I know that in Maximum Likelihood Distribution we have data points. From those data points, we calculate parameters for maximum likelihood.
In this we assume that the data points has been generated from some distribution (Binomial, Normal, Gaussian, Exponential, etc.)
I want to know on what basis the distribution is assumed? Means we can have multiple type of distribution generating same data.
For $X_1, X_2, \dots ,X_n$ independently distributed $$f(x_1, x_2, \dots ,x_n) = f_{X_1}(x_1) f_{X_2}(x_2) \cdots f_{X_n}(x_n) $$ where $f(x_1, x_2, \dots ,x_n)$ is joint density function and $f_{X_n}(\cdot)$ are the marginal density functions.
For $X_1, X_2, \dots ,X_n$ independent and identically distributed $$f(x_1, x_2, \dots ,x_n) = f_{X}(x_1) f_{X}(x_2) \cdots f_{X}(x_n) $$ where $f(x_1, x_2, \dots ,x_n)$ is joint density function and $f_X(\cdot)$ is the marginal density function.
This is the Likelihood function usually expressed as $L=\prod_{i=1}^{n} f_X(x_i)$. The log of $L$ is the log-likelihood function which is used to estimate the parameters of the distribution. That would be the basis for the Likelihood function.
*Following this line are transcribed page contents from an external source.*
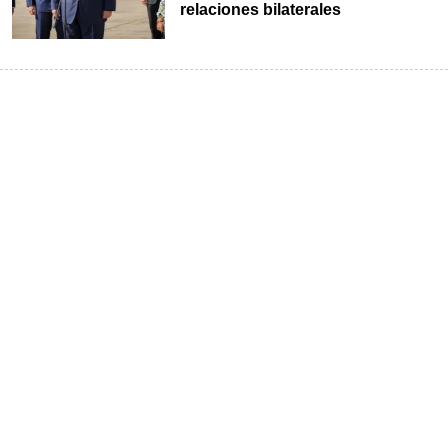
relaciones bilaterales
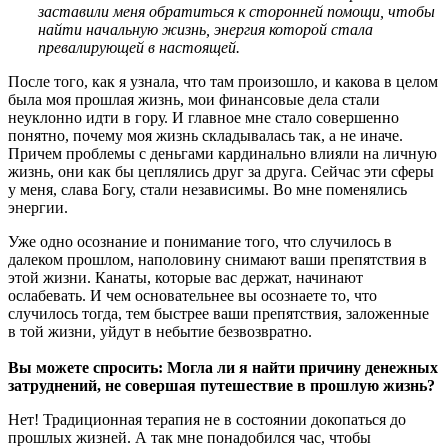
заставили меня обратиться к сторонней помощи, чтобы
найти начальную жизнь, энергия которой стала
превалирующей в настоящей.
После того, как я узнала, что там произошло, и какова в целом
была моя прошлая жизнь, мои финансовые дела стали
неуклонно идти в гору. И главное мне стало совершенно
понятно, почему моя жизнь складывалась так, а не иначе.
Причем проблемы с деньгами кардинально влияли на личную
жизнь, они как бы цеплялись друг за друга. Сейчас эти сферы
у меня, слава Богу, стали независимы. Во мне поменялись
энергии.
Уже одно осознание и понимание того, что случилось в
далеком прошлом, наполовину снимают ваши препятствия в
этой жизни. Канаты, которые вас держат, начинают
ослабевать. И чем основательнее вы осознаете то, что
случилось тогда, тем быстрее ваши препятствия, заложенные
в той жизни, уйдут в небытие безвозвратно.
Вы можете спросить: Могла ли я найти причину денежных
затруднений, не совершая путешествие в прошлую жизнь?
Нет! Традиционная терапия не в состоянии докопаться до
прошлых жизней. А так мне понадобился час, чтобы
The vector $(x_1, x_2, \dots ,x_n)$ is generated from some function $f_X(\cdot)$ (Binomial, Normal, Gaussian, Exponential, etc.). The choice of $f_X(\cdot)$ is based upon the nature of the data. For instance, if we knew that $x_i$ can only be positive, we may use an exponential distribution, etc. That would be the basis for the assumed distribution.